After the discovery of these mutations, pharmaceutical companies and investigators developed small-molecule inhibitors of JAK2 (JAKis) for the treatment of MPNs.11 JAKis inhibit JAK2 and STAT phosphorylation, resulting in reduced cellular proliferation and induction of apoptosis in cell lines.11 On 16 November, 2011, the US Food and Drug Administration (FDA) approved ruxolitinib (RUX) for the treatment of intermediate and high-risk MF, including primary MF and post-PV/post-ET MF. Subsequently, on 4 December, 2014, the FDA approved RUX to treat patients with PV having an inadequate response to or being intolerant of hydroxyurea (HU).
Perspective on MPN molecular complexity and JAK inhibition
In clinical trials, responses obtained with JAKis are independent of the underlying driver mutation, as expected on the basis of the mutations’ effect on the JAK/STAT pathway and of JAKis’ mechanism of action per se.12,13 However, the efficacy of JAKis in MPNs is partial, partly because the targeted pathway is required for normal hematopoiesis and because of the absence of specificity of JAKis for the mutated counterpart. A correlation between different genotypes and clinical phenotype has been shown in MPNs,3,14-17 with a potential effect on JAKi efficacy. Furthermore, the JAK2V617F mutation has been described in cases of clonal hematopoiesis of indeterminate potential,18,19 bearing clinical relevance. Healthy individuals (ie, not MPN diagnosed) carrying JAK2V617F have an increased risk of thrombosis.18 This potentially has implications on prognosis and therapy of MPNs and needs to be assessed in the future. Additional mutations acting outside the JAK-STAT pathway and, as a consequence, outside the direct JAKi effect, can affect gene expression, thus contributing to an aberrant transcriptional output. These can occur at diagnosis or be acquired during the disease course as a sign of genetic instability.20,21 Evidence indicates that having >1 high-molecular-risk mutation (ie, mutations in ASXL1, EZH2, IDH1/2, or SRSF2) confers a detrimental prognosis in MPNs.22,23 RUX has proven effective in MF patients carrying a high-molecular-risk profile23,24 but, despite this, does not seem to fully overcome its negative impact on survival.
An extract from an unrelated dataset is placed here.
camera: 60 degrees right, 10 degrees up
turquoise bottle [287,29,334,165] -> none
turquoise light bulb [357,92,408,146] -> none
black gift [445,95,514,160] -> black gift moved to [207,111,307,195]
Finally, host effect25 and multiple pathways, including phosphatidylinositol 3-kinase (PI3K)/AKT/mTOR and RAF/MEK/extracellular signal-regulated kinase, cooperate and intersect with JAK-STAT, carrying weight in MPN pathogenesis and constituting potential therapeutic targets.
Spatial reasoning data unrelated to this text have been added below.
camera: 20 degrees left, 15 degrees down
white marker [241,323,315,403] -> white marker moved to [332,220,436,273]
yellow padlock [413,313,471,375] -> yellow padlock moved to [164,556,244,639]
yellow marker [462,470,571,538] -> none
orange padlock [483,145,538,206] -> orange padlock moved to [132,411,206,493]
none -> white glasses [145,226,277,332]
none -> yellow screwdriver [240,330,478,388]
Early results of JAKis in MPNs
JAKis developed in MF include RUX,26,27 fedratinib (FED),28,29 pacritinib (PAC),30,31 and momelotinib (MMB),32,33 whose activity in early clinical trials is reported in Table 1 for comparison. Among these, only RUX entered clinical practice in MF.34 All randomized MF studies with JAKis included patients with intermediate and high-risk primary MF and post-PV and post-ET MF. The primary end points were spleen volume response (SVR) (35% reduction by MRI) and symptom response (50% reduction using different symptom scores).
Can we personalize the use of JAKis in MF patients?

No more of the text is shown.